In my opinion, we could easily add a mutex to the Plugin struct and add a lock to the FlushLogs method?

— You are receiving this because you were mentioned. Reply to this email directly, view it on GitHub https://github.com/gaia-pipeline/gaia/issues/205?email_source=notifications&email_token=AABMUQSE3WYESUENXIHMYETQIZKRZA5CNFSM4IPKCT42YY3PNVWWK3TUL52HS4DFVREXG43VMVBW63LNMVXHJKTDN5WW2ZLOORPWSZGOD6HW7ZY#issuecomment-529493991, or mute the thread https://github.com/notifications/unsubscribe-auth/AABMUQUTQ645QQJFPWXAPZTQIZKRZANCNFSM4IPKCT4Q.

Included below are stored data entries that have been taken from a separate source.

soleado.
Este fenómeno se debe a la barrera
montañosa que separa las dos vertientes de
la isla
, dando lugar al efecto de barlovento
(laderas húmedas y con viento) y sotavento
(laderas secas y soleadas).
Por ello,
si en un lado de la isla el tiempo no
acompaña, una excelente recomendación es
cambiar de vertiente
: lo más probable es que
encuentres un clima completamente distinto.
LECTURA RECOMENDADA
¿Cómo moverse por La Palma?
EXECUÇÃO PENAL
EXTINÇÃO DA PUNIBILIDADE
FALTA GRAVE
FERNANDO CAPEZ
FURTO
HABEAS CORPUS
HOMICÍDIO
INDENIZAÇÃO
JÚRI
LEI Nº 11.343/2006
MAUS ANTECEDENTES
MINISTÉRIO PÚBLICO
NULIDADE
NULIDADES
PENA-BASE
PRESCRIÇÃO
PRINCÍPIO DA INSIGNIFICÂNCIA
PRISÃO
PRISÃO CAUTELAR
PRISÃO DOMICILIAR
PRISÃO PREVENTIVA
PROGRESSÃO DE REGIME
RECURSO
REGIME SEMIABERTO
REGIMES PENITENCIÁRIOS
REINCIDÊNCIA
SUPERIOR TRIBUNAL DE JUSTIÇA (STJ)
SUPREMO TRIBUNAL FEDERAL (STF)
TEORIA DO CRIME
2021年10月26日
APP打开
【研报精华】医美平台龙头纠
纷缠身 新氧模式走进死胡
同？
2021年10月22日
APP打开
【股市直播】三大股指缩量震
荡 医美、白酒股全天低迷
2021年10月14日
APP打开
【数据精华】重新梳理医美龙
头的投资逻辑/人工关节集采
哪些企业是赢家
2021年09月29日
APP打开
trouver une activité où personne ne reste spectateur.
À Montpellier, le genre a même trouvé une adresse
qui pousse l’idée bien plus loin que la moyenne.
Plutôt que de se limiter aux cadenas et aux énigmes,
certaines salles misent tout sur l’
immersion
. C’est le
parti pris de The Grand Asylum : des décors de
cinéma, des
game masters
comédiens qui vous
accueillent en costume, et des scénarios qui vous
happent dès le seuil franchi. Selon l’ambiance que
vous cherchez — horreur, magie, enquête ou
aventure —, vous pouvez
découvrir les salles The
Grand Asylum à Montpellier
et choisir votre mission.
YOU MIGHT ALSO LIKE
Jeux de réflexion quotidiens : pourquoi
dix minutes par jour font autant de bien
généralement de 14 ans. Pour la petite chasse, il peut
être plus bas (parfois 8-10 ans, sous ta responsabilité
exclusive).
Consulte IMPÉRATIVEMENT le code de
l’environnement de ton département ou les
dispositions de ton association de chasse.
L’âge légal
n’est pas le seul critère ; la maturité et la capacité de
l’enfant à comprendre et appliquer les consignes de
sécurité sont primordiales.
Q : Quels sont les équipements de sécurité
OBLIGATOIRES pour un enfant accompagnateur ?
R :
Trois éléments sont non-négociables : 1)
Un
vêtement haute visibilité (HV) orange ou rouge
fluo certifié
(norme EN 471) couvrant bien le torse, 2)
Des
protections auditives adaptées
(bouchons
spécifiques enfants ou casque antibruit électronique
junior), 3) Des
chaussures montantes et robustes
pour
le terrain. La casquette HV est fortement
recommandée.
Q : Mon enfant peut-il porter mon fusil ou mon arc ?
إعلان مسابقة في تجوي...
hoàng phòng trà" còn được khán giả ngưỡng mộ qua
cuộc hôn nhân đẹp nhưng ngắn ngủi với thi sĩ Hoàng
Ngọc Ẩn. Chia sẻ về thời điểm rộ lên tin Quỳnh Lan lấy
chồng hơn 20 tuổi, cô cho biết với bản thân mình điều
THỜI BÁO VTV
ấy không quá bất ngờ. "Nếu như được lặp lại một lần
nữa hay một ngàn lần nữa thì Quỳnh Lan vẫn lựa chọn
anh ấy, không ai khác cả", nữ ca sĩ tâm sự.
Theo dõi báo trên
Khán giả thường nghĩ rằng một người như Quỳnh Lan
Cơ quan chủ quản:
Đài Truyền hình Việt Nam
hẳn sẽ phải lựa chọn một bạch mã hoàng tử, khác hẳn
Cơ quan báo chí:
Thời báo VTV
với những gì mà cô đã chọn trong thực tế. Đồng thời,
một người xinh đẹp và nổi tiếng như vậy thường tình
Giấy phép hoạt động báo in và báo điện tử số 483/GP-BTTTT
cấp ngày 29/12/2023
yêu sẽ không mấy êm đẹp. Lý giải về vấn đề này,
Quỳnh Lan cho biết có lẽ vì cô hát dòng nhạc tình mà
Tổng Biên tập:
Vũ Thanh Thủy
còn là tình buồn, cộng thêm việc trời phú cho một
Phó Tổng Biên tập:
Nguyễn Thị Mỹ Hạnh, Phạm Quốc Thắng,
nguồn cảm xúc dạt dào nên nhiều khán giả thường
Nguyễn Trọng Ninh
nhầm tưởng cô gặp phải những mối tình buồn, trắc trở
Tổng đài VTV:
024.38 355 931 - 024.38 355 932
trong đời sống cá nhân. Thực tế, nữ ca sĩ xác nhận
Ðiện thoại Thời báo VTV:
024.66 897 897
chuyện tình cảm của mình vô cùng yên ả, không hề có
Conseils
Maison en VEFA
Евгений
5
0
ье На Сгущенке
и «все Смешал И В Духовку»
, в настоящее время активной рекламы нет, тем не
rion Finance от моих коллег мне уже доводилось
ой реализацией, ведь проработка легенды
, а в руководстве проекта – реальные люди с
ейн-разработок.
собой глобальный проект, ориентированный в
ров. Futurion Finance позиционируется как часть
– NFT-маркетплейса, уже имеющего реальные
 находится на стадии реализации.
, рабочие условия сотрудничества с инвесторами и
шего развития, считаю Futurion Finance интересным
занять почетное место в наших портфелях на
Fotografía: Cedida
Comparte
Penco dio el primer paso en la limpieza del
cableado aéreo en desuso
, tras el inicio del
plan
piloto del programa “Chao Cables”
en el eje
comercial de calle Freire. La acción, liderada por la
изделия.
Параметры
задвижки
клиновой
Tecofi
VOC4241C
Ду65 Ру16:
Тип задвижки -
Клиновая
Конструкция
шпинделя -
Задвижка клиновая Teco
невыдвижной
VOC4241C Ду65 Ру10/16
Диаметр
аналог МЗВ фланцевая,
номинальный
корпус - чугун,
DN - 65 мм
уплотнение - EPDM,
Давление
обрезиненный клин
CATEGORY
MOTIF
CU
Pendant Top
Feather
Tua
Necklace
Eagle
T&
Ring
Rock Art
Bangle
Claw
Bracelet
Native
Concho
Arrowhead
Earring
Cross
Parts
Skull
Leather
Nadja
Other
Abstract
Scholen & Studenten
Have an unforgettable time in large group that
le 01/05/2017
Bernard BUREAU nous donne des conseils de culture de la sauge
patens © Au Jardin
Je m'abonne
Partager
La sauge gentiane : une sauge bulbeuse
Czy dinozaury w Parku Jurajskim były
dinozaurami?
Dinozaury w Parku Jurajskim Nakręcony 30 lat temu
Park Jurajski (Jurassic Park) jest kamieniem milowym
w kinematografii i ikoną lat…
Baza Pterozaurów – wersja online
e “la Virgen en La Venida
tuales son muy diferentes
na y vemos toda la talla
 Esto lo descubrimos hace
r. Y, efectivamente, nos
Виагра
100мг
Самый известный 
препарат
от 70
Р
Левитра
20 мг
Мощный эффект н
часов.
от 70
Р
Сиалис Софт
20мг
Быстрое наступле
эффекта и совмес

Skarlso commented 5 years ago

That said, it can occur that a mutex IS the solution. But I would like to make sure, I'm not just patching a sinking boat. :)

Skarlso commented 5 years ago

I'm gonna show you in a draft pr what I meant and like'd your opinion on it. :)

Skarlso commented 5 years ago

Ah, yes. It's way too much work and ends up being ugly. Mutex it is I guess. :)

Skarlso commented 5 years ago

Hah no, I succeeded, but get this. Because of other things, like Job and such, I still got a data race at flush! But this is a good thing. Because now I verified that indeed a mutex is a good approach at this point. :) Awesome.

Skarlso commented 5 years ago

Get this! :) Just so I could ease my mind, I got further and re-wrote a large chunk of passing around the plugin to values instead of pointers. And when there is a mutation, I pass the mutated value back instead of the pointer semantics. I got rid of the race. :) However, I don't like the resulting code that much. It's not intuitive enough and sometime it passes it back sometimes it doesn't. So I'm not going to go with that. Not to mention that I don't have data about the memory allocation increase because of the copy. Aw well. 🤷‍♂

Skarlso commented 5 years ago

Huh, so guess what... The mutex didn't solve the data race.

Skarlso commented 5 years ago

Oh I know why.

Skarlso commented 5 years ago

Well this is problematic. Gaia is racing with go-plugin's logStderr. c.config.Stderr.Write([]byte(line)) since we have stderr replaced with our buffer. We can't just lock the flush. The flush is racing with go-plugin. Eh.

Skarlso commented 5 years ago

So the flush happens so that the logs are displayed in the log window, if I see this correctly. But the plugin is also trying to write / read to the buffer we are providing it. This is problematic, because even if we lock on our end the plugin will not lock of course, because it's using a simple Write. Which means a data race on the buffer.

Skarlso commented 5 years ago

Okay, so the solution must be that we implement our own writer using an underlying buffer and io writer. On which the Write is basically a bufio.Write but with a lock in it. And we then pass that to go-plugin.